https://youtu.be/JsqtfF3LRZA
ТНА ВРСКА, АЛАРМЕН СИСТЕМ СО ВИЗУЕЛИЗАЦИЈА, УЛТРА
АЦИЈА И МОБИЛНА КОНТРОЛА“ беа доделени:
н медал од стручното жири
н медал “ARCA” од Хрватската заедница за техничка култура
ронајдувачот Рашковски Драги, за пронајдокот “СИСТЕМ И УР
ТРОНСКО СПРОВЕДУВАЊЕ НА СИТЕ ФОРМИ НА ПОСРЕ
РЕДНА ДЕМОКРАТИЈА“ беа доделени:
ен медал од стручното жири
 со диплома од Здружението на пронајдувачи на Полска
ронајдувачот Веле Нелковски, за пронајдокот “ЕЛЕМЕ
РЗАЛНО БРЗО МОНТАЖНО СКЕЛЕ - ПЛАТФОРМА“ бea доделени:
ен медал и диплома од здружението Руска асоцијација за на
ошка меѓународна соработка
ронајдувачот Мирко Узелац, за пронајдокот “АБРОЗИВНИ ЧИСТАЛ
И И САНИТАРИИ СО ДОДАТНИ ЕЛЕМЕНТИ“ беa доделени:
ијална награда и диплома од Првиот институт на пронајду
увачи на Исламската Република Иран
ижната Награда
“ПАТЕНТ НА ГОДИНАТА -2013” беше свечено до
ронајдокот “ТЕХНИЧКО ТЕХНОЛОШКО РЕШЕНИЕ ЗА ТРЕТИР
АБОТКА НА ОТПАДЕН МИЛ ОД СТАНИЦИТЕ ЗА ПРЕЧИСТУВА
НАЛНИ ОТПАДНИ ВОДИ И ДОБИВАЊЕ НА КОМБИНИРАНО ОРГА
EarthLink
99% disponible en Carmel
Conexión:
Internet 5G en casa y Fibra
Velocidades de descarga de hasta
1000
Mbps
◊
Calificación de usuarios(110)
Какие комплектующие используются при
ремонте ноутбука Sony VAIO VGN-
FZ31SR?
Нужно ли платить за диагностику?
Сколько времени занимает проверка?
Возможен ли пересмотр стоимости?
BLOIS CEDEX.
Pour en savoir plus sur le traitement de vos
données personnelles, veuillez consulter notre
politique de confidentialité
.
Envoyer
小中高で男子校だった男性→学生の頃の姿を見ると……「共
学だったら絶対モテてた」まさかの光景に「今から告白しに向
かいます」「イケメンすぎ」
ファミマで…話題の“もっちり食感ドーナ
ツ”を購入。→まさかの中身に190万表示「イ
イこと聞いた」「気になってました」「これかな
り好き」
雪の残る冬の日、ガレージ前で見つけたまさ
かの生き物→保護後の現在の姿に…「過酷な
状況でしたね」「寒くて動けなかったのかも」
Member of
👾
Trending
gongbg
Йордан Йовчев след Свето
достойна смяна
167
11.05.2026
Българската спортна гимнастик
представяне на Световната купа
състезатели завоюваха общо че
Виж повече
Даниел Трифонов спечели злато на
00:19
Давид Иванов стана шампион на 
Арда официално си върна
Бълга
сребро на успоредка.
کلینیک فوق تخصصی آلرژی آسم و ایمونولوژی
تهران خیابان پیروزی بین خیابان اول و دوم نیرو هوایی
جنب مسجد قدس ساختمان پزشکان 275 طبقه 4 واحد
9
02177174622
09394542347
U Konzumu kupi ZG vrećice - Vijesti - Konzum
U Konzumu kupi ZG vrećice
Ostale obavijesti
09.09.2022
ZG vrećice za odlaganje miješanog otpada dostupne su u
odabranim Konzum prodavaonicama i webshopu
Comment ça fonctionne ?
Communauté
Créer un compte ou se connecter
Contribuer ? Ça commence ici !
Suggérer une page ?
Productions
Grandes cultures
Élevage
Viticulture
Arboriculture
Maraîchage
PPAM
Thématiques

**Instructions to follow:**
Pick out every line of the listing that contains the string "Konzumu" and copy each one in full. Treat uppercase and lowercase letters as different.

**Written answer:**
U Konzumu kupi ZG vrećice - Vijesti - Konzum
U Konzumu kupi ZG vrećice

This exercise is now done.